Fernando Llorente has his say on controversial goal against Man City

Fernando Llorente has his say on controversial goal against Man City



Fernando Llorente believes the referee was right to award his goal against Manchester City on Wednesday night.

The striker scored Tottenham’s third goal to send the visitors through to the Champions League semi-finals.

The ball appeared to brush off Llorente’s arm before hitting his hip and finding its way into the back of the net.

A lengthy VAR check ensued but the referee eventually awarded the goal, and Llorente thinks the man in charge made the right decision.

“I feel very good, it’s unbelievable what you feel in that moment,” Llorente said (via Sky Sports).

“It was a little bit difficult when the referee was watching the goal, but I think it was a goal. I am very happy to help the team.

“It’s a dream. It’s an unbelievable team and group, and I believe in all the team. I believe we can make history this year. This is our moment.”

Llorente came on as a substitute towards the end of the first half following an injury to Moussa Sissoko.

The Spaniard hardly affected the game but his goal turned out to be the decisive moment – we gave him a 6/10 in our player ratings, which you can read here.

There was more VAR drama at the death when Raheem Sterling’s late strike was ruled out for offside after huge celebrations from the City players, staff and fans.

It’s a night that won’t be forgotten any time soon.


  1. VAR is surely there to overturn obvious errors or confirm field decisions made. It was obvious the late Sterling goal was offside, so the goal decision had to be overturned. It was NOT obvious that the ball touched Llorente’s hand, so therefore the decision had to stand.

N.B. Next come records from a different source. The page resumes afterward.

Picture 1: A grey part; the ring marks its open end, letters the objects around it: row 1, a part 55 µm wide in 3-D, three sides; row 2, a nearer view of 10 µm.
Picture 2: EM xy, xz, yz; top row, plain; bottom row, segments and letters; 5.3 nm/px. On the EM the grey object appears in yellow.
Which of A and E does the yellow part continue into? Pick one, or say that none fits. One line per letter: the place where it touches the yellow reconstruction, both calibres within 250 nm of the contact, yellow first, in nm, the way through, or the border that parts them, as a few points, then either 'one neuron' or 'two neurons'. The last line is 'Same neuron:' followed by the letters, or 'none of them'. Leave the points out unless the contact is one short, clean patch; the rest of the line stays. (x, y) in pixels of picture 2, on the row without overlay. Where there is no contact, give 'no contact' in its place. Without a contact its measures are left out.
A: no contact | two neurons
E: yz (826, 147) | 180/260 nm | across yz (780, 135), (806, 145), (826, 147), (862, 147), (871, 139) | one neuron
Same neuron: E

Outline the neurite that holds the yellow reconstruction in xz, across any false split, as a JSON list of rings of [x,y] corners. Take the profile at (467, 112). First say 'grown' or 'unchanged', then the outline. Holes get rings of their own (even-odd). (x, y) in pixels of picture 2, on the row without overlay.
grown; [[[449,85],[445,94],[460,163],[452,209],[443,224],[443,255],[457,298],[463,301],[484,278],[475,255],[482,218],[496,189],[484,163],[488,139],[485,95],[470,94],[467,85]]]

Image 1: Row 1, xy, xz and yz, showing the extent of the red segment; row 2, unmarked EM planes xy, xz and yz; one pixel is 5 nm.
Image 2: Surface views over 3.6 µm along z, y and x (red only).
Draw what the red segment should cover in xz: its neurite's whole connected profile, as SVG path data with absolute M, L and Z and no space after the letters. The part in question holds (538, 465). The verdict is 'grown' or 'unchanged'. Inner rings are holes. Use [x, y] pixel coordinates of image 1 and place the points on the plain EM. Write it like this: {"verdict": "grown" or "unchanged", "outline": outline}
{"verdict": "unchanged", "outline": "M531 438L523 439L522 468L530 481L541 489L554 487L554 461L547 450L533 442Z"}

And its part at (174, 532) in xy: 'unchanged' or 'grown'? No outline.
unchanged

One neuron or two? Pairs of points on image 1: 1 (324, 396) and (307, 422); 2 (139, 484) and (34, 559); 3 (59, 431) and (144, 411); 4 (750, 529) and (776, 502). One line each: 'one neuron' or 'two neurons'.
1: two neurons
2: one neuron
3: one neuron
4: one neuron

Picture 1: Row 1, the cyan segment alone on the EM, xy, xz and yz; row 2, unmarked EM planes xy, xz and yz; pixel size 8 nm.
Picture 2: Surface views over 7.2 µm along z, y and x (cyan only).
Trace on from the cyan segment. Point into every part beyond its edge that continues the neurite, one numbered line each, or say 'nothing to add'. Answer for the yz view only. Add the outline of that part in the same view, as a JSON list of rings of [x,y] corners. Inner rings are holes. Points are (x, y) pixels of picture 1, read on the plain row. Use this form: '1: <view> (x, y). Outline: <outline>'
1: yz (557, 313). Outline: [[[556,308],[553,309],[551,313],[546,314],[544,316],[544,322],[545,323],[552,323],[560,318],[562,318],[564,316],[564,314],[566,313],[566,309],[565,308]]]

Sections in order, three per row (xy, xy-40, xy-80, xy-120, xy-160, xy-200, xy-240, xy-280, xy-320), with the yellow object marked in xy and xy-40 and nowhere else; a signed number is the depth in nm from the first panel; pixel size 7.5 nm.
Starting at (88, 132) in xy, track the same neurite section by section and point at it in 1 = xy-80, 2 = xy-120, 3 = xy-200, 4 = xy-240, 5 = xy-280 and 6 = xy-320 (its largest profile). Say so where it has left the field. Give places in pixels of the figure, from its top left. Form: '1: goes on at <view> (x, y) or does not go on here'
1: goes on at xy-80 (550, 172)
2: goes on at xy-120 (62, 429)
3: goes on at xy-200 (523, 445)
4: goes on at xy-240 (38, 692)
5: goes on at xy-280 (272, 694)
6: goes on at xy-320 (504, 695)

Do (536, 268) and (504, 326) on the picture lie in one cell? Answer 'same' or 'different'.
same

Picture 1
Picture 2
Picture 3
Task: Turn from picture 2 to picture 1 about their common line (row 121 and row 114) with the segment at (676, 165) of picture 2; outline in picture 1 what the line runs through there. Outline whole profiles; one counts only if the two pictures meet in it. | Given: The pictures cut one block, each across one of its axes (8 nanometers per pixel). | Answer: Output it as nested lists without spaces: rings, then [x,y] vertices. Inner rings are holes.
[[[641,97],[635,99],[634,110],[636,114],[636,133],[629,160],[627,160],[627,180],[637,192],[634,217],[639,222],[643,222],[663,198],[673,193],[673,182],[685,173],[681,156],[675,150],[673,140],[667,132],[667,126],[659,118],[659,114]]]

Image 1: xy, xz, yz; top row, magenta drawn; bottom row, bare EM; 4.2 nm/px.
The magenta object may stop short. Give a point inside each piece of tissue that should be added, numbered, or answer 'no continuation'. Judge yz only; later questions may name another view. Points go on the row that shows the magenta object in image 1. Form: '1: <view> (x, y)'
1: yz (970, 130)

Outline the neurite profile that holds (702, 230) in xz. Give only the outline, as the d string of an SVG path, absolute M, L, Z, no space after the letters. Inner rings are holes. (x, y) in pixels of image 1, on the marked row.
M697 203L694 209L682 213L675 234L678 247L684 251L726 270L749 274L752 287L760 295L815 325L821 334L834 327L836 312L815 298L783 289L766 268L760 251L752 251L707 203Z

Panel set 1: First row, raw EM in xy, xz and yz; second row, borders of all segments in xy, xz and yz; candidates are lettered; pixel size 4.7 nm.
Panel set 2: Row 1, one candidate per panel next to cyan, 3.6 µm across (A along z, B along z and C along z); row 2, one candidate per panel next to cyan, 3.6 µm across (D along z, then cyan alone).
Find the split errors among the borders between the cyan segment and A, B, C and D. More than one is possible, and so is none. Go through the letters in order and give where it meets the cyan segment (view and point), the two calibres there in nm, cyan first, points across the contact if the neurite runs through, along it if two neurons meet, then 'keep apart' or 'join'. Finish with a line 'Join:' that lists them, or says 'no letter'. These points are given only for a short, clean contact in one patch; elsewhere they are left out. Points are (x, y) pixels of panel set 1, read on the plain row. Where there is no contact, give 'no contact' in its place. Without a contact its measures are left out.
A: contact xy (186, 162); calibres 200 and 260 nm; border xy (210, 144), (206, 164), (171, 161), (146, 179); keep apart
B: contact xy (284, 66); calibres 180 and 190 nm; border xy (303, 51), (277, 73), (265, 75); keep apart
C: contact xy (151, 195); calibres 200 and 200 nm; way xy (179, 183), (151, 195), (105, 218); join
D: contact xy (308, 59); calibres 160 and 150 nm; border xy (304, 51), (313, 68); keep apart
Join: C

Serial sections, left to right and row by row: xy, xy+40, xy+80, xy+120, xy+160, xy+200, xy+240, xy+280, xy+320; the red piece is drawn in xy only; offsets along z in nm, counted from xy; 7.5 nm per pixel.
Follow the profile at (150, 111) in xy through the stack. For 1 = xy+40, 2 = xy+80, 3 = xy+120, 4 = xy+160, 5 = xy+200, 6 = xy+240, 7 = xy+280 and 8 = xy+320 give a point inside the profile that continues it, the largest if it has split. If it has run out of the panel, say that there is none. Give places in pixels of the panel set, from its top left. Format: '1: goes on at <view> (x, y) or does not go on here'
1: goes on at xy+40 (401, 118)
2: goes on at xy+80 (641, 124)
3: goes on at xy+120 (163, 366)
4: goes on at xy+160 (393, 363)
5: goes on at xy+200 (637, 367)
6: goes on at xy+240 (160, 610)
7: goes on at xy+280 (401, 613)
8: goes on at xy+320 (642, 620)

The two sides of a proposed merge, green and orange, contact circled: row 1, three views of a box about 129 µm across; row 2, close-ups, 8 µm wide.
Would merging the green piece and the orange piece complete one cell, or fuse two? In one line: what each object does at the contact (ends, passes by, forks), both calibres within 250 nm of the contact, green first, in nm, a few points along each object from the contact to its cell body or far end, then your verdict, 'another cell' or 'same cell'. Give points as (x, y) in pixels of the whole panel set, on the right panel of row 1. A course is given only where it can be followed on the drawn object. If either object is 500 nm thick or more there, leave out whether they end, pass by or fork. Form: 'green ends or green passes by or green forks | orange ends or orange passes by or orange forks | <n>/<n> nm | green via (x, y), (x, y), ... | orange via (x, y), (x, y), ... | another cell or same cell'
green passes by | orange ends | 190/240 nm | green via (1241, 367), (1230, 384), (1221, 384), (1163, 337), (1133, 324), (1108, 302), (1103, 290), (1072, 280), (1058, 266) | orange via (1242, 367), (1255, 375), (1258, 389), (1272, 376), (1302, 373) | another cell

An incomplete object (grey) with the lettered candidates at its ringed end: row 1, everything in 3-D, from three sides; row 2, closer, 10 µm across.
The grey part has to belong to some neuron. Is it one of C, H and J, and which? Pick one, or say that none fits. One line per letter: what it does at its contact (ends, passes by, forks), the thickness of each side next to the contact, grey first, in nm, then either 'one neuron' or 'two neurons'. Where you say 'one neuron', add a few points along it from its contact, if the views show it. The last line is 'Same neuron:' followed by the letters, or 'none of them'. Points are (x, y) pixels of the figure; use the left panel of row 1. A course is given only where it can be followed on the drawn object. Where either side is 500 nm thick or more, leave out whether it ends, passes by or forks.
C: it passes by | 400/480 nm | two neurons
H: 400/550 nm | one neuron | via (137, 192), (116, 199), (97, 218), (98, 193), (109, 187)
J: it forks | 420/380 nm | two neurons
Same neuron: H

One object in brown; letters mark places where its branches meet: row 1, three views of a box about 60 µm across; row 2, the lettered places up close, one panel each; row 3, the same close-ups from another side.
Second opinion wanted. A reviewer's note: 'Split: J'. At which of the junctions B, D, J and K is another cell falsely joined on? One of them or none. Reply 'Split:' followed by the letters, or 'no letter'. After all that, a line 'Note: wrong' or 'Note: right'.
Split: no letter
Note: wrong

You cannot overturn a ‘given’ goal on the basis of speculation and opinion, over what all the officials, on and off field, saw.
    This was one of Spurs’ greatest Glory Nights. The first time we’d made it to the SFs of Europe’s top competition since 1962, where we narrowly missed out to the great Benfica (who went on to win it).
    And we did it without key injured players! A word about Wanyama. So many (including me) had written him off as a past his sell-by-date DM. And yet, with no other central midfielders around him (Winks, Dier, Sissoko for half the game, and Dembele, who left 6 months too early) he stood among the defenders like Horatius at the Bridge, while helping to propel forward the occasional Spurs’ counters. Alli and Eriksen weren’t in their optimum field positions but they too fought manfully. It’s hard to play at any level with a broken hand/wrist, and I know that personally from my own far lower level of football back in the 1970s. And Eriksen should be so relieved over those final few seconds, that he should perhaps sign his new contract in gratitude alone! We may have lost our shape and tactics in that game, due to injuries, players playing out of position, and, not least, the constant waves of light blue attacks, but we fought like a band of brothers, heroes all!!
    The new stadium! The Glory of the CL semis! It seems that, finally, Gods from afar are looking graciously on our wonderful club! But on Saturday, it’s ‘once more unto the breach dear friends, once more ..’, and the fight for the insurance of top four.